The 2014 Golf's front seats are a highlight, delivering firm support along with driver and passenger height adjustability: a rarity in this class. And if backseat space is a priority, don't be fooled by the compact exterior. Even with tall adults situated up front, there's room in back for a couple full-size passengers, making the Golf a wonderfully space-efficient alternative to today's hefty family sedans. Behind the rear seats, the cargo area measures 15.2 cubic feet; fold down the 60/40-split rear seatbacks and you've got an impressive 46 cubes.
The 2014 Volkswagen Golf's tidy dimensions and supple, well-controlled ride make it a perfect around-town runabout, but it's a different animal on the highway. You don't expect a compact hatchback to command the road like this. High-speed stability is impeccable, and although tire noise is a frequent companion, it's modest by class standards. The Golf isn't quite as self-assured on twisty roads (the Mazda 3 and Focus outdo it here) but there's respectable athleticism to be found if you're looking for it.

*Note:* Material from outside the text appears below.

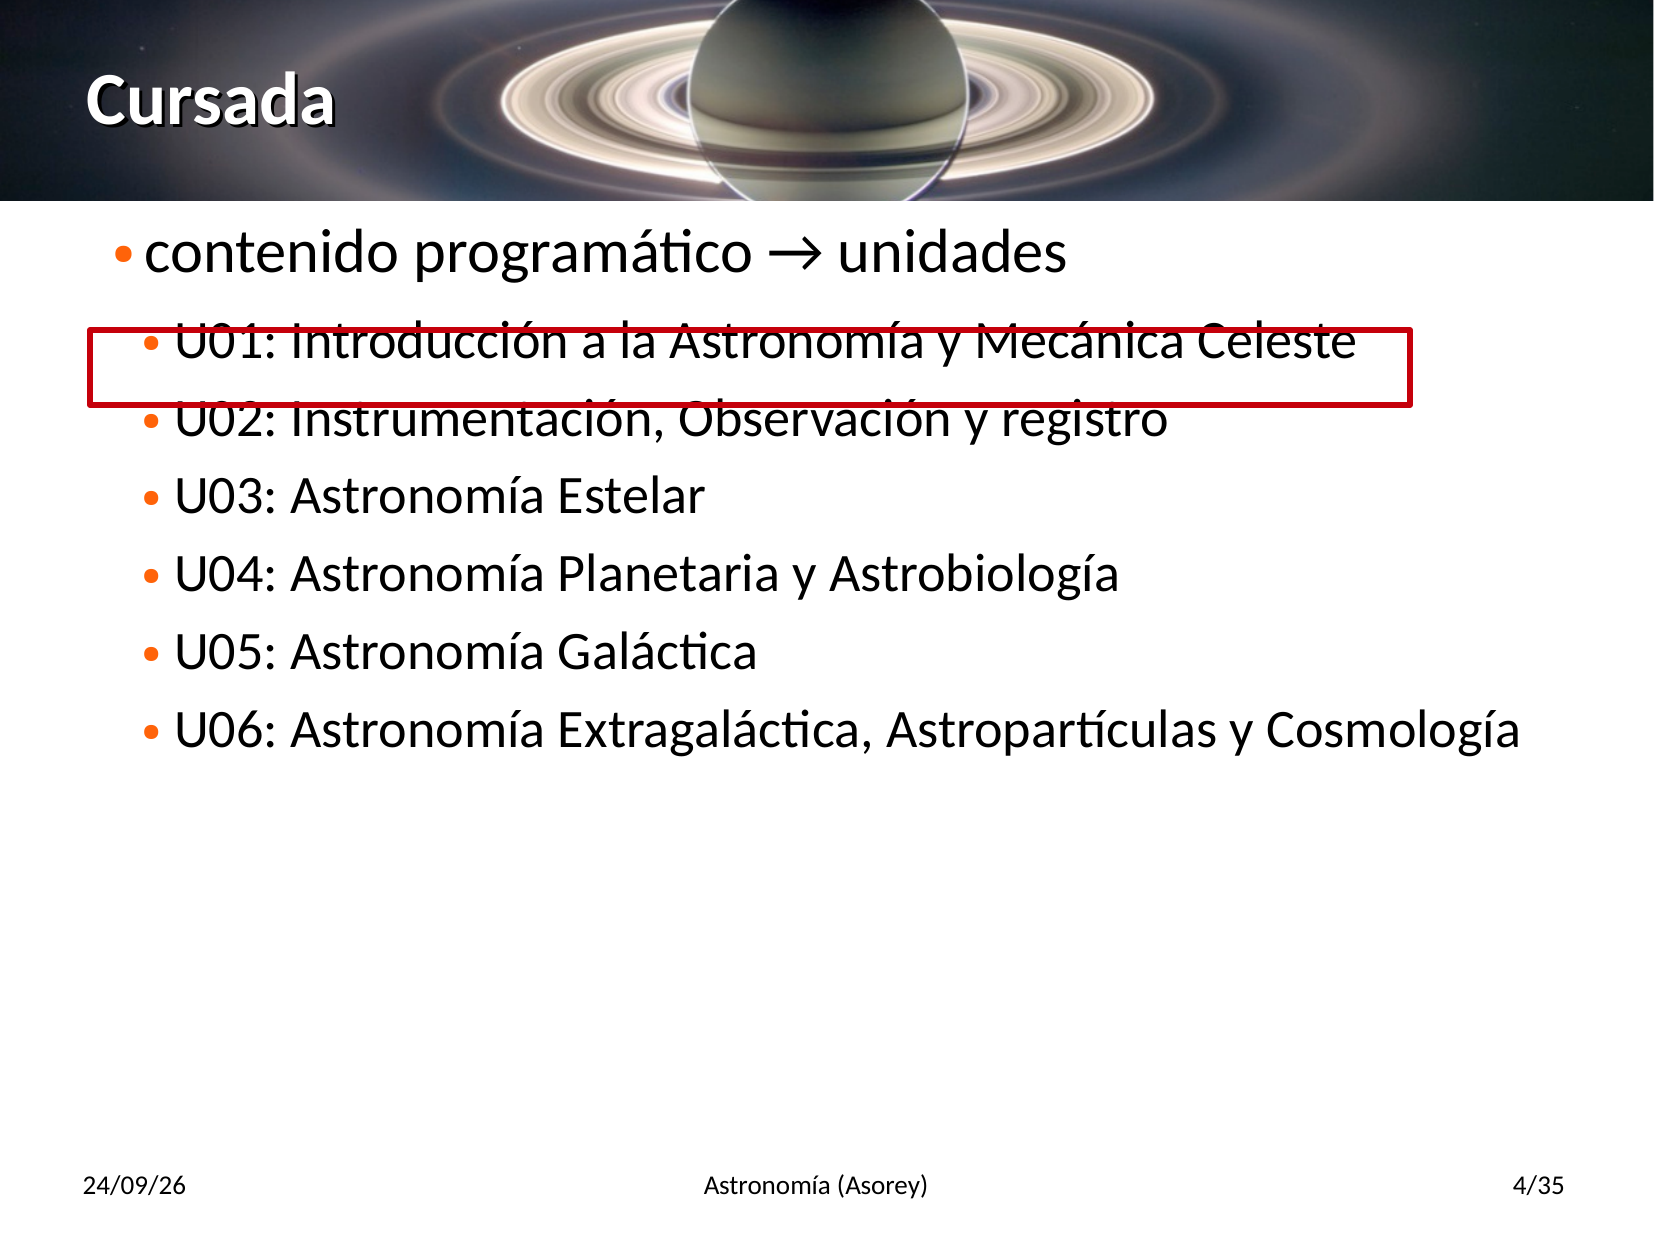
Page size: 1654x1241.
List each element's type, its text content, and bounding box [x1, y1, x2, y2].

picture [0, 0, 1654, 201]
list contenido programático → unidades U01: Introducción a la Astronomía y Mecánica Celeste U02: Instrumentación, Observación y registro U03: Astronomía Estelar U04: Astronomía Planetaria y Astrobiología U05: Astronomía Galáctica U06: Astronomía Extragaláctica, Astropartículas y Cosmología [82, 225, 1571, 1171]
title Cursada [86, 18, 1576, 194]
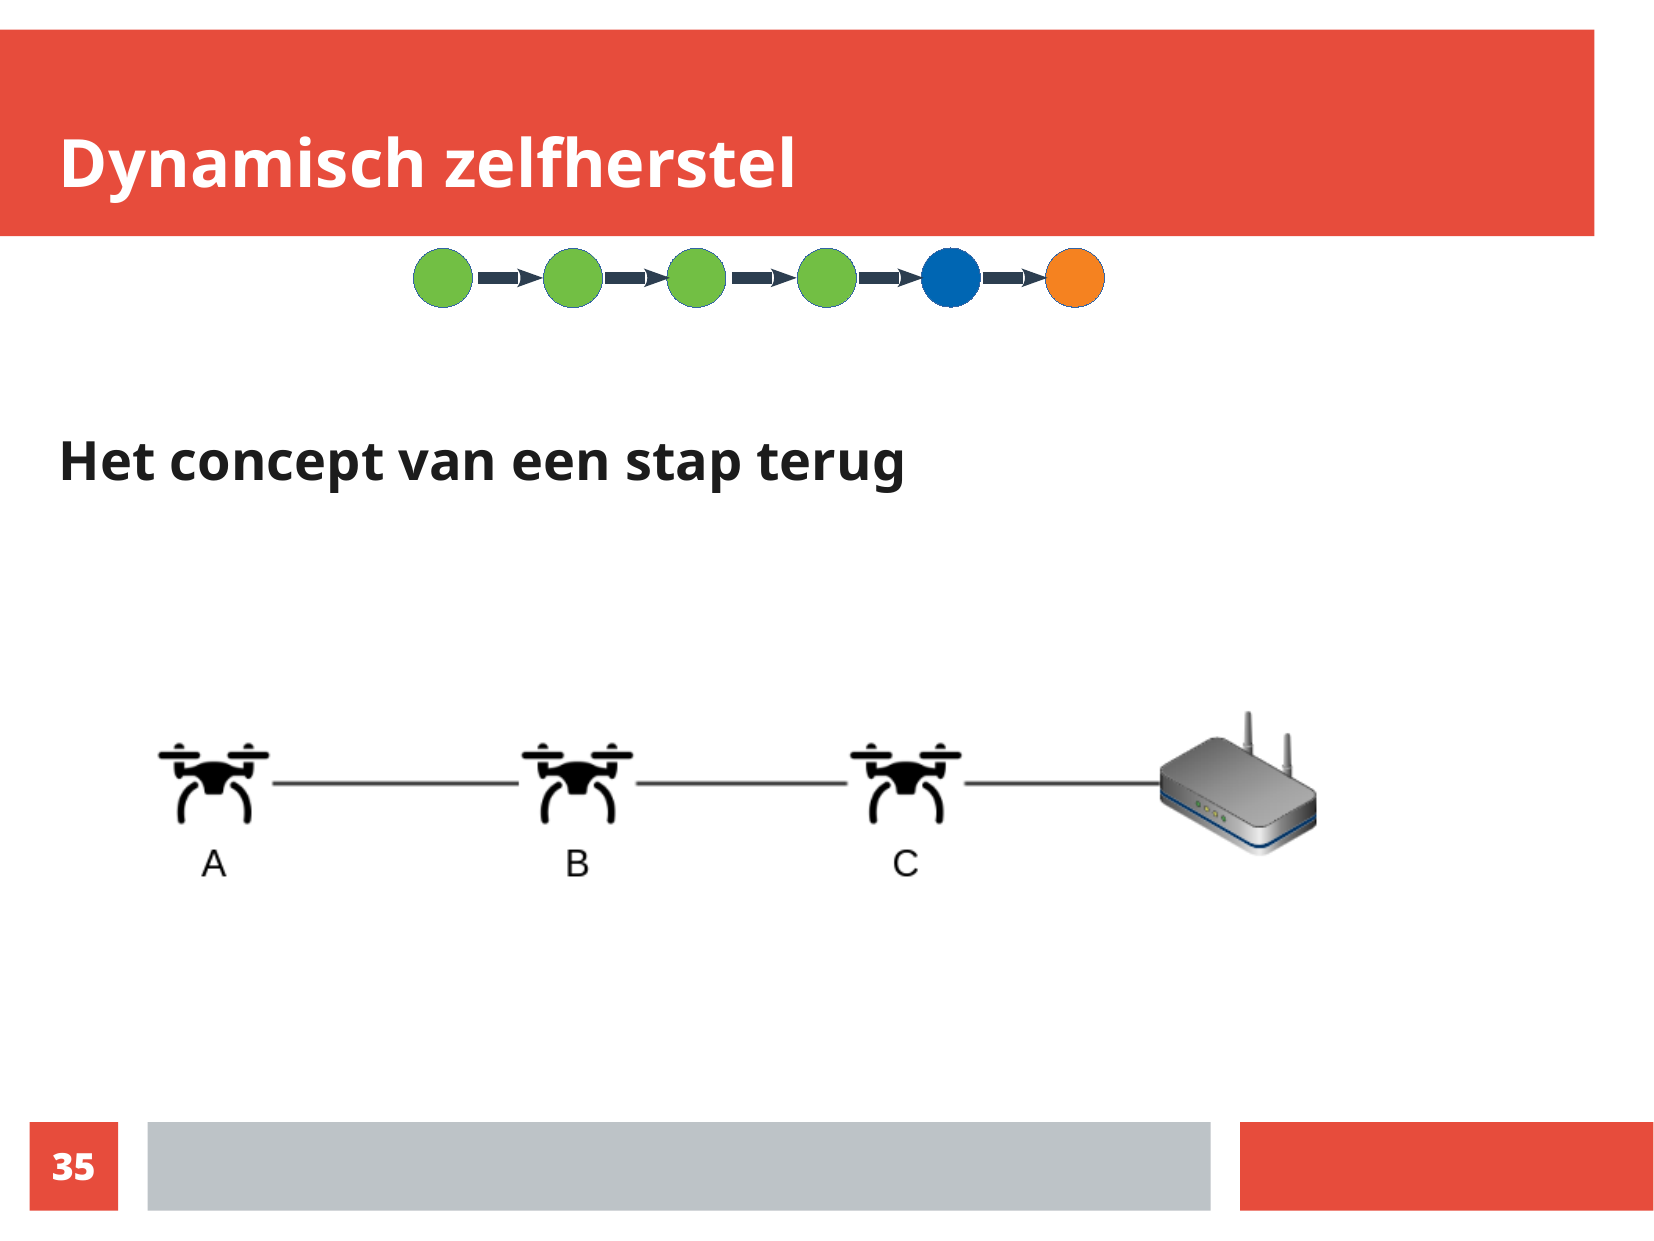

In the engine room, the base 2.5 serves up sprightly acceleration when you get on it, but its fuel economy and lack of refinement are real drawbacks. The TDI, on the other hand, comes up aces, providing stellar fuel economy along with great drivability thanks to all that torque. It pairs well to either the easy-to-use manual transmission or the automated, quick-shifting DSG. The DSG does exhibit a noticeable delay between the time the gas pedal is pressed and when the engine actually responds, but most owners get used to this behavior in time. There's a similar story with the Golf's brakes, where a committed effort to press the pedal is more confidence-inspiring than a casual one.